Word enrichment analysis for selected documents.

Inputs

  • Corpus: A collection of documents.
  • Selected Data: Selected instances from corpus.

Outputs

  • None

Word Enrichment displays a list of words with lower p-values (higher significance) for a selected subset compared to the entire corpus. Lower p-value indicates a higher likelihood that the word is significant for the selected subset (not randomly occurring in a text). FDR (False Discovery Rate) is linked to p-value and reports on the expected percent of false predictions in the set of predictions, meaning it account for false positives in list of low p-values.

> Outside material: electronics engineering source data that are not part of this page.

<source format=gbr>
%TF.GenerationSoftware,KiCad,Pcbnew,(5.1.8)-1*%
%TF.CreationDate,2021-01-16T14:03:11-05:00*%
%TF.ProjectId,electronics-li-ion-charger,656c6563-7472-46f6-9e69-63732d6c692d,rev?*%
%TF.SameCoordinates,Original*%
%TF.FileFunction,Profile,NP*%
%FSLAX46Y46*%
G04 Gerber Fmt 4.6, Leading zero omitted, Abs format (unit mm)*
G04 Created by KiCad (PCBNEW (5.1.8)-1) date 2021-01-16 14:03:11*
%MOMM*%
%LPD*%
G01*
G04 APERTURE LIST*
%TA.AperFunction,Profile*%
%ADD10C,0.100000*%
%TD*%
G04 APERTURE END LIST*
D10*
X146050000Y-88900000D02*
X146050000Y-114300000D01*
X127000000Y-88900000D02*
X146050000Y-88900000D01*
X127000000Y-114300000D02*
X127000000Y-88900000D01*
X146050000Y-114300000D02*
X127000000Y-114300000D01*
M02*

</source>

  1. Information on the input.
    • Cluster words are all the tokens from the corpus.
    • Selected words are all the tokens from the selected subset.
    • After filtering reports on the enriched words found in the subset.
  2. Filter enables you to filter by:

Example

In the example below, we’re retrieved recent tweets from the 2016 presidential candidates, Donald Trump and Hillary Clinton. Then we’ve preprocessed the tweets to get only words as tokens and to remove the stopwords. We’ve connected the preprocessed corpus to Bag of Words to get a table with word counts for our corpus.

Then we’ve connected Corpus Viewer to Bag of Words and selected only those tweets that were published by Donald Trump. See how we marked only the Author as our Search feature to retrieve those tweets.

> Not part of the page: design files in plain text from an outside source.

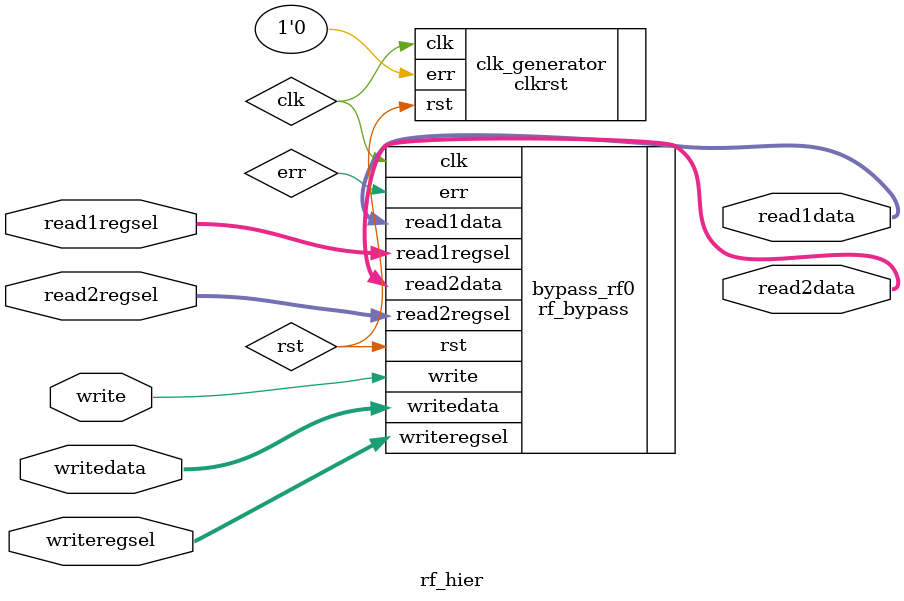
<source format=v>
module rf_hier (
   // Outputs
   read1data, read2data, 
   // Inputs
   read1regsel, read2regsel, writeregsel, writedata, write
   );
   input [2:0] read1regsel;
   input [2:0] read2regsel;
   input [2:0] writeregsel;
   input [15:0] writedata;
   input        write;

   output [15:0] read1data;
   output [15:0] read2data;

   wire clk, rst;

   // Ignore err for now
   clkrst clk_generator(.clk(clk), .rst(rst), .err(1'b0) );
   rf_bypass bypass_rf0(
          // Outputs
          .read1data                    (read1data[15:0]),
          .read2data                    (read2data[15:0]),
          .err                          (err),
          // Inputs
          .clk                          (clk),
          .rst                          (rst),
          .read1regsel                  (read1regsel[2:0]),
          .read2regsel                  (read2regsel[2:0]),
          .writeregsel                  (writeregsel[2:0]),
          .writedata                    (writedata[15:0]),
          .write                        (write));

endmodule


</source>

Word Enrichment accepts two inputs - the entire corpus to serve as a reference and a selected subset from the corpus to do the enrichment on. First connect Corpus Viewer to Word Enrichment (input Matching Docs → Selected Data) and then connect Bag of Words to it (input Corpus → Data). In the Word Enrichment widget we can see the list of words that are more significant for Donald Trump than they are for Hillary Clinton.